### Excerpt to read ###

The application to agentic AI is direct. An agent that is monetized by a vendor on the basis of the answers it provides is a Michelin-aligned product when the buyer’s renewal depends on the answers being accurate. The same agent is not Michelin-aligned when the vendor’s revenue comes from somewhere else, such as advertiser payments routed through the agent’s outputs, vendor-paid placement of recommendations, or a downstream commercial relationship the buyer cannot see. Healthcare AI is currently navigating a version of this question with respect to pharmaceutical-funded clinical decision support. Consumer AI is navigating it with respect to ad-funded search and recommendation. The PM who is buying or building such a system needs to know which side of the Michelin line the revenue model sits on, because the governance work the buyer has to do is different on each side. On the aligned side, governance can lean on the commercial incentive. On the unaligned side, governance has to be a designed external constraint, not an internal one. The Michelin Condition fails before any corrupt editorial decision is made. By the time you can detect the corruption, the structural alignment was already gone.1


The Iceberg Applied to Audit

One thread from Chapter 1 lands in this chapter as a practical design observation. The audit surface, as a product requirement, is the tip of the iceberg. The context that makes the audit surface interpretable, organizational conventions, data lineage, delegated authority, prior decisions, relationship history, is the mass below the waterline. If the audit surface records only the observable action and does not carry enough of the context to make the action interpretable, the surface is technically present and practically useless. The three things lost in transit from Chapter 1, relationships, calculated semantics, security context, are the things the audit surface has to carry, not strip.

A practical test. Take any logged action in your product. Show it to a reviewer who was not in the room when the agent acted. Can the reviewer tell what the agent was asked to do, on what evidence, with what authority, and why the action was the right call? If not, the surface is the tip of the iceberg with no context attached.


What Do We Do With Frameworks Now

The frameworks now serve a different primary purpose. They used to help the PM understand the user and specify the software. They now help the PM locate where the human still matters and where the agent can be trusted to act.

### Data for analysis ###

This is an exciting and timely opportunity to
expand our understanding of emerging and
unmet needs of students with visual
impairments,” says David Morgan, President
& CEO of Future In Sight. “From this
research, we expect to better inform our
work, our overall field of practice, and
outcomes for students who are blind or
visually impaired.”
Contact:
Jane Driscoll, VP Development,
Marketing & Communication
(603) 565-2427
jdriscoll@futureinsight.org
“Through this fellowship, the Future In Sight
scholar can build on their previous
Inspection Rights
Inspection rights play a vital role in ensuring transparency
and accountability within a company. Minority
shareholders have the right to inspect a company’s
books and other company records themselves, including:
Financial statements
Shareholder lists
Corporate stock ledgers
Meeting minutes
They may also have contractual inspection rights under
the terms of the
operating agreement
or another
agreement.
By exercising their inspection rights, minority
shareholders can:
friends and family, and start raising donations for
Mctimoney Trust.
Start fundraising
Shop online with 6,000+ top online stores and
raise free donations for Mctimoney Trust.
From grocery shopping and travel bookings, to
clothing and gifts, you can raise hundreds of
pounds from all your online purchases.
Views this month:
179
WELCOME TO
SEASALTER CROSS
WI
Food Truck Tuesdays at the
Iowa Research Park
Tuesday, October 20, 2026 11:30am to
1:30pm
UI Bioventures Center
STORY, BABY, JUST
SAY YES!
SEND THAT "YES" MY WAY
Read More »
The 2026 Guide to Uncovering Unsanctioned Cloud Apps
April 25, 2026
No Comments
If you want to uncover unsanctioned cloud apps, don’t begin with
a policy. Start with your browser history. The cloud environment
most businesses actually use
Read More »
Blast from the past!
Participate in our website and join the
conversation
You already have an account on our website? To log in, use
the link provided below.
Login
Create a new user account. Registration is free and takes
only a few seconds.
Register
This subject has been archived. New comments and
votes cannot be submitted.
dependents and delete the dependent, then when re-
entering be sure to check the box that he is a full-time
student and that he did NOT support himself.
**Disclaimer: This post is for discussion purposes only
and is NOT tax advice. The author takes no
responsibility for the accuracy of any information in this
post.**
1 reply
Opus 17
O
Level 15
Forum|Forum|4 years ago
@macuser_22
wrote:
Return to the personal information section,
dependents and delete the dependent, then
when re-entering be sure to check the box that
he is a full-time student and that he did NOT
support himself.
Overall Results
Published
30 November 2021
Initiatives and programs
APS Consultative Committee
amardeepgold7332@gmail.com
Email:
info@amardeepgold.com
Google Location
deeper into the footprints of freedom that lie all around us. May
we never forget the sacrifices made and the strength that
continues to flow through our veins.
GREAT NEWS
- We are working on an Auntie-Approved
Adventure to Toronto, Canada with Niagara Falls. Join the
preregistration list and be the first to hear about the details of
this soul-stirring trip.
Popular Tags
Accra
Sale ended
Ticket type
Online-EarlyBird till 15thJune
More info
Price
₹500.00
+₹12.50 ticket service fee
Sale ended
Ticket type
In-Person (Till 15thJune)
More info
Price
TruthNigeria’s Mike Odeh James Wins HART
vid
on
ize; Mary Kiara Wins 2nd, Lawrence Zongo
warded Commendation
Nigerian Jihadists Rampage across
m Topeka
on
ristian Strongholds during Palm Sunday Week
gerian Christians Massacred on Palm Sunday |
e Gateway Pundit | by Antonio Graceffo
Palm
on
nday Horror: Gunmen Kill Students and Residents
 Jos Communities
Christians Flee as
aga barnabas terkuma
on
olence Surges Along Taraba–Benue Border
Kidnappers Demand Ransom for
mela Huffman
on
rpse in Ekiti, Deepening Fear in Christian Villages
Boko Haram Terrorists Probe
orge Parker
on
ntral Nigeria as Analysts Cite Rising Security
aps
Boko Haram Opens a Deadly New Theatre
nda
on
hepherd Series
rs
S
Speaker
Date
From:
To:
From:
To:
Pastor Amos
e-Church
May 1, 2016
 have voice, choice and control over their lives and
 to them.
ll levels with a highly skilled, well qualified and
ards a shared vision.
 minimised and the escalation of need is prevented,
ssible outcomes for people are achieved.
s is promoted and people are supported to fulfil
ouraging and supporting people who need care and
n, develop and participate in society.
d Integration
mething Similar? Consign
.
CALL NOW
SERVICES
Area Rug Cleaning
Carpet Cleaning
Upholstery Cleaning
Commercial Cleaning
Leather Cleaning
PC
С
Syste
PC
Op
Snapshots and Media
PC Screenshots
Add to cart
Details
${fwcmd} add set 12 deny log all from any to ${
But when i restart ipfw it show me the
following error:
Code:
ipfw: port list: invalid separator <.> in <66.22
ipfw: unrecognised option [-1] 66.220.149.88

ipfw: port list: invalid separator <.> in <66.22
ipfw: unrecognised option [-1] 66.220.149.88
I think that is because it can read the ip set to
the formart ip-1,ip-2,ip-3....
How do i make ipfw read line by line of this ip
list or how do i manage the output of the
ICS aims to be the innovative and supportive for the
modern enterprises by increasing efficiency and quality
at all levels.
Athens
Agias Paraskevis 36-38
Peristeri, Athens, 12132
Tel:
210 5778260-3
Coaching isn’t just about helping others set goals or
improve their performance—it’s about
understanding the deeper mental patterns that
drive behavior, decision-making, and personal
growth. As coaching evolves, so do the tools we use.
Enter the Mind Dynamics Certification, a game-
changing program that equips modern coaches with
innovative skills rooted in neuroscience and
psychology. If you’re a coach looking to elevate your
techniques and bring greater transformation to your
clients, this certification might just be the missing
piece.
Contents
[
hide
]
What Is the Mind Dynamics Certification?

###

● **Work order 1**: According to the excerpt on agentic AI governance, which three things lost in transit from Chapter 1 does the audit surface have to carry?
● **Work order 2**: Extend the excerpt on agentic AI governance, picking up after its final sentence.

● **Exercise output 1**: Relationships, calculated semantics, and security context.

● **Exercise output 2**:
That is a different kind of PM judgment. It requires holding two questions simultaneously. Where does the user’s expertise remain the authoritative input? And where does the system now see more than the user does? The user journey map collapsed into a boundary map. The benefit was not a specific feature. It was an organizational capability that could not be fully enumerated at the time of sale. In each case, the framework still worked. The PM who knew which layer to apply it at got the right answer. The PM who applied it at the old layer got a well-organized answer to the wrong question.

The core craft has always been drawing the line between what the software should do and what the human should remain responsible for. In agentic AI, that line is no longer static. It moves as the agent earns autonomy, as users develop supervisory skills, as the system’s reliability in specific domains is established and demonstrated. The PM’s job is to design that movement deliberately: defining the criteria for each rung of the autonomy ladder, the evidence required to move up, and the signals that trigger a step back down.

That is the judgment call the frameworks were always training you for. The surface has changed. The underlying discipline has not.

Notes

  1. The Michelin Condition is treated at length in Friedman, “The Guide Is Not the Business,” data-decisions-and-clinics.com, 2026. The healthcare-AI application (pharmaceutical-funded clinical decision support and the gap between physician trust and patient verification) is developed there in more detail than this chapter allows. The general principle, that governance cannot assume commercial alignment with accuracy and must be designed in explicitly when the alignment is missing, is the load-bearing claim for any guide-business model.